— Your instructions —
The output must match the entries below exactly, with pictures removed.

(Dataset entries)
BEGIN
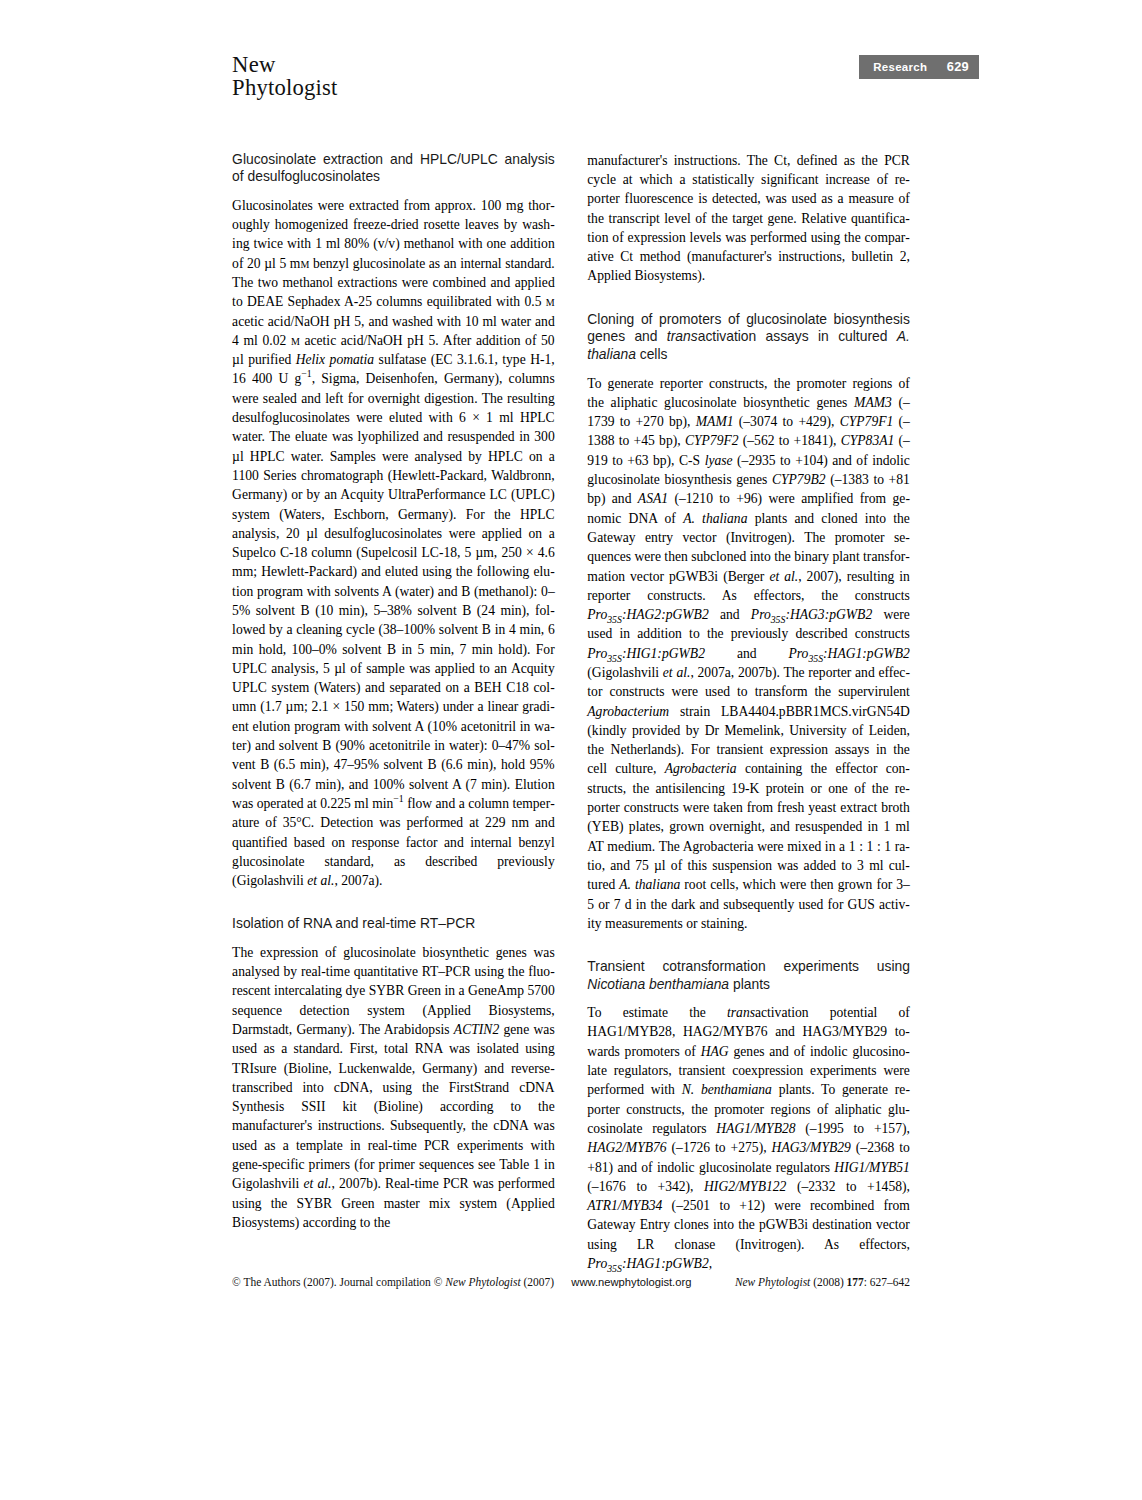New Phytologist
Research 629
Glucosinolate extraction and HPLC/UPLC analysis of desulfoglucosinolates
Glucosinolates were extracted from approx. 100 mg thoroughly homogenized freeze-dried rosette leaves by washing twice with 1 ml 80% (v/v) methanol with one addition of 20 µl 5 mm benzyl glucosinolate as an internal standard. The two methanol extractions were combined and applied to DEAE Sephadex A-25 columns equilibrated with 0.5 m acetic acid/NaOH pH 5, and washed with 10 ml water and 4 ml 0.02 m acetic acid/NaOH pH 5. After addition of 50 µl purified Helix pomatia sulfatase (EC 3.1.6.1, type H-1, 16 400 U g−1, Sigma, Deisenhofen, Germany), columns were sealed and left for overnight digestion. The resulting desulfoglucosinolates were eluted with 6 × 1 ml HPLC water. The eluate was lyophilized and resuspended in 300 µl HPLC water. Samples were analysed by HPLC on a 1100 Series chromatograph (Hewlett-Packard, Waldbronn, Germany) or by an Acquity UltraPerformance LC (UPLC) system (Waters, Eschborn, Germany). For the HPLC analysis, 20 µl desulfoglucosinolates were applied on a Supelco C-18 column (Supelcosil LC-18, 5 µm, 250 × 4.6 mm; Hewlett-Packard) and eluted using the following elution program with solvents A (water) and B (methanol): 0–5% solvent B (10 min), 5–38% solvent B (24 min), followed by a cleaning cycle (38–100% solvent B in 4 min, 6 min hold, 100–0% solvent B in 5 min, 7 min hold). For UPLC analysis, 5 µl of sample was applied to an Acquity UPLC system (Waters) and separated on a BEH C18 column (1.7 µm; 2.1 × 150 mm; Waters) under a linear gradient elution program with solvent A (10% acetonitril in water) and solvent B (90% acetonitrile in water): 0–47% solvent B (6.5 min), 47–95% solvent B (6.6 min), hold 95% solvent B (6.7 min), and 100% solvent A (7 min). Elution was operated at 0.225 ml min−1 flow and a column temperature of 35°C. Detection was performed at 229 nm and quantified based on response factor and internal benzyl glucosinolate standard, as described previously (Gigolashvili et al., 2007a).
Isolation of RNA and real-time RT–PCR
The expression of glucosinolate biosynthetic genes was analysed by real-time quantitative RT–PCR using the fluorescent intercalating dye SYBR Green in a GeneAmp 5700 sequence detection system (Applied Biosystems, Darmstadt, Germany). The Arabidopsis ACTIN2 gene was used as a standard. First, total RNA was isolated using TRIsure (Bioline, Luckenwalde, Germany) and reverse-transcribed into cDNA, using the FirstStrand cDNA Synthesis SSII kit (Bioline) according to the manufacturer's instructions. Subsequently, the cDNA was used as a template in real-time PCR experiments with gene-specific primers (for primer sequences see Table 1 in Gigolashvili et al., 2007b). Real-time PCR was performed using the SYBR Green master mix system (Applied Biosystems) according to the
manufacturer's instructions. The Ct, defined as the PCR cycle at which a statistically significant increase of reporter fluorescence is detected, was used as a measure of the transcript level of the target gene. Relative quantification of expression levels was performed using the comparative Ct method (manufacturer's instructions, bulletin 2, Applied Biosystems).
Cloning of promoters of glucosinolate biosynthesis genes and transactivation assays in cultured A. thaliana cells
To generate reporter constructs, the promoter regions of the aliphatic glucosinolate biosynthetic genes MAM3 (–1739 to +270 bp), MAM1 (–3074 to +429), CYP79F1 (–1388 to +45 bp), CYP79F2 (–562 to +1841), CYP83A1 (–919 to +63 bp), C-S lyase (–2935 to +104) and of indolic glucosinolate biosynthesis genes CYP79B2 (–1383 to +81 bp) and ASA1 (–1210 to +96) were amplified from genomic DNA of A. thaliana plants and cloned into the Gateway entry vector (Invitrogen). The promoter sequences were then subcloned into the binary plant transformation vector pGWB3i (Berger et al., 2007), resulting in reporter constructs. As effectors, the constructs Pro35S:HAG2:pGWB2 and Pro35S:HAG3:pGWB2 were used in addition to the previously described constructs Pro35S:HIG1:pGWB2 and Pro35S:HAG1:pGWB2 (Gigolashvili et al., 2007a, 2007b). The reporter and effector constructs were used to transform the supervirulent Agrobacterium strain LBA4404.pBBR1MCS.virGN54D (kindly provided by Dr Memelink, University of Leiden, the Netherlands). For transient expression assays in the cell culture, Agrobacteria containing the effector constructs, the antisilencing 19-K protein or one of the reporter constructs were taken from fresh yeast extract broth (YEB) plates, grown overnight, and resuspended in 1 ml AT medium. The Agrobacteria were mixed in a 1 : 1 : 1 ratio, and 75 µl of this suspension was added to 3 ml cultured A. thaliana root cells, which were then grown for 3–5 or 7 d in the dark and subsequently used for GUS activity measurements or staining.
Transient cotransformation experiments using Nicotiana benthamiana plants
To estimate the transactivation potential of HAG1/MYB28, HAG2/MYB76 and HAG3/MYB29 towards promoters of HAG genes and of indolic glucosinolate regulators, transient coexpression experiments were performed with N. benthamiana plants. To generate reporter constructs, the promoter regions of aliphatic glucosinolate regulators HAG1/MYB28 (–1995 to +157), HAG2/MYB76 (–1726 to +275), HAG3/MYB29 (–2368 to +81) and of indolic glucosinolate regulators HIG1/MYB51 (–1676 to +342), HIG2/MYB122 (–2332 to +1458), ATR1/MYB34 (–2501 to +12) were recombined from Gateway Entry clones into the pGWB3i destination vector using LR clonase (Invitrogen). As effectors, Pro35S:HAG1:pGWB2,
© The Authors (2007). Journal compilation © New Phytologist (2007)www.newphytologist.org
New Phytologist (2008) 177: 627–642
END
— Reply —
New Phytologist
Research 629
Glucosinolate extraction and HPLC/UPLC analysis of desulfoglucosinolates
Glucosinolates were extracted from approx. 100 mg thoroughly homogenized freeze-dried rosette leaves by washing twice with 1 ml 80% (v/v) methanol with one addition of 20 µl 5 mm benzyl glucosinolate as an internal standard. The two methanol extractions were combined and applied to DEAE Sephadex A-25 columns equilibrated with 0.5 m acetic acid/NaOH pH 5, and washed with 10 ml water and 4 ml 0.02 m acetic acid/NaOH pH 5. After addition of 50 µl purified Helix pomatia sulfatase (EC 3.1.6.1, type H-1, 16 400 U g−1, Sigma, Deisenhofen, Germany), columns were sealed and left for overnight digestion. The resulting desulfoglucosinolates were eluted with 6 × 1 ml HPLC water. The eluate was lyophilized and resuspended in 300 µl HPLC water. Samples were analysed by HPLC on a 1100 Series chromatograph (Hewlett-Packard, Waldbronn, Germany) or by an Acquity UltraPerformance LC (UPLC) system (Waters, Eschborn, Germany). For the HPLC analysis, 20 µl desulfoglucosinolates were applied on a Supelco C-18 column (Supelcosil LC-18, 5 µm, 250 × 4.6 mm; Hewlett-Packard) and eluted using the following elution program with solvents A (water) and B (methanol): 0–5% solvent B (10 min), 5–38% solvent B (24 min), followed by a cleaning cycle (38–100% solvent B in 4 min, 6 min hold, 100–0% solvent B in 5 min, 7 min hold). For UPLC analysis, 5 µl of sample was applied to an Acquity UPLC system (Waters) and separated on a BEH C18 column (1.7 µm; 2.1 × 150 mm; Waters) under a linear gradient elution program with solvent A (10% acetonitril in water) and solvent B (90% acetonitrile in water): 0–47% solvent B (6.5 min), 47–95% solvent B (6.6 min), hold 95% solvent B (6.7 min), and 100% solvent A (7 min). Elution was operated at 0.225 ml min−1 flow and a column temperature of 35°C. Detection was performed at 229 nm and quantified based on response factor and internal benzyl glucosinolate standard, as described previously (Gigolashvili et al., 2007a).
Isolation of RNA and real-time RT–PCR
The expression of glucosinolate biosynthetic genes was analysed by real-time quantitative RT–PCR using the fluorescent intercalating dye SYBR Green in a GeneAmp 5700 sequence detection system (Applied Biosystems, Darmstadt, Germany). The Arabidopsis ACTIN2 gene was used as a standard. First, total RNA was isolated using TRIsure (Bioline, Luckenwalde, Germany) and reverse-transcribed into cDNA, using the FirstStrand cDNA Synthesis SSII kit (Bioline) according to the manufacturer's instructions. Subsequently, the cDNA was used as a template in real-time PCR experiments with gene-specific primers (for primer sequences see Table 1 in Gigolashvili et al., 2007b). Real-time PCR was performed using the SYBR Green master mix system (Applied Biosystems) according to the
manufacturer's instructions. The Ct, defined as the PCR cycle at which a statistically significant increase of reporter fluorescence is detected, was used as a measure of the transcript level of the target gene. Relative quantification of expression levels was performed using the comparative Ct method (manufacturer's instructions, bulletin 2, Applied Biosystems).
Cloning of promoters of glucosinolate biosynthesis genes and transactivation assays in cultured A. thaliana cells
To generate reporter constructs, the promoter regions of the aliphatic glucosinolate biosynthetic genes MAM3 (–1739 to +270 bp), MAM1 (–3074 to +429), CYP79F1 (–1388 to +45 bp), CYP79F2 (–562 to +1841), CYP83A1 (–919 to +63 bp), C-S lyase (–2935 to +104) and of indolic glucosinolate biosynthesis genes CYP79B2 (–1383 to +81 bp) and ASA1 (–1210 to +96) were amplified from genomic DNA of A. thaliana plants and cloned into the Gateway entry vector (Invitrogen). The promoter sequences were then subcloned into the binary plant transformation vector pGWB3i (Berger et al., 2007), resulting in reporter constructs. As effectors, the constructs Pro35S:HAG2:pGWB2 and Pro35S:HAG3:pGWB2 were used in addition to the previously described constructs Pro35S:HIG1:pGWB2 and Pro35S:HAG1:pGWB2 (Gigolashvili et al., 2007a, 2007b). The reporter and effector constructs were used to transform the supervirulent Agrobacterium strain LBA4404.pBBR1MCS.virGN54D (kindly provided by Dr Memelink, University of Leiden, the Netherlands). For transient expression assays in the cell culture, Agrobacteria containing the effector constructs, the antisilencing 19-K protein or one of the reporter constructs were taken from fresh yeast extract broth (YEB) plates, grown overnight, and resuspended in 1 ml AT medium. The Agrobacteria were mixed in a 1 : 1 : 1 ratio, and 75 µl of this suspension was added to 3 ml cultured A. thaliana root cells, which were then grown for 3–5 or 7 d in the dark and subsequently used for GUS activity measurements or staining.
Transient cotransformation experiments using Nicotiana benthamiana plants
To estimate the transactivation potential of HAG1/MYB28, HAG2/MYB76 and HAG3/MYB29 towards promoters of HAG genes and of indolic glucosinolate regulators, transient coexpression experiments were performed with N. benthamiana plants. To generate reporter constructs, the promoter regions of aliphatic glucosinolate regulators HAG1/MYB28 (–1995 to +157), HAG2/MYB76 (–1726 to +275), HAG3/MYB29 (–2368 to +81) and of indolic glucosinolate regulators HIG1/MYB51 (–1676 to +342), HIG2/MYB122 (–2332 to +1458), ATR1/MYB34 (–2501 to +12) were recombined from Gateway Entry clones into the pGWB3i destination vector using LR clonase (Invitrogen). As effectors, Pro35S:HAG1:pGWB2,
© The Authors (2007). Journal compilation © New Phytologist (2007)www.newphytologist.org
New Phytologist (2008) 177: 627–642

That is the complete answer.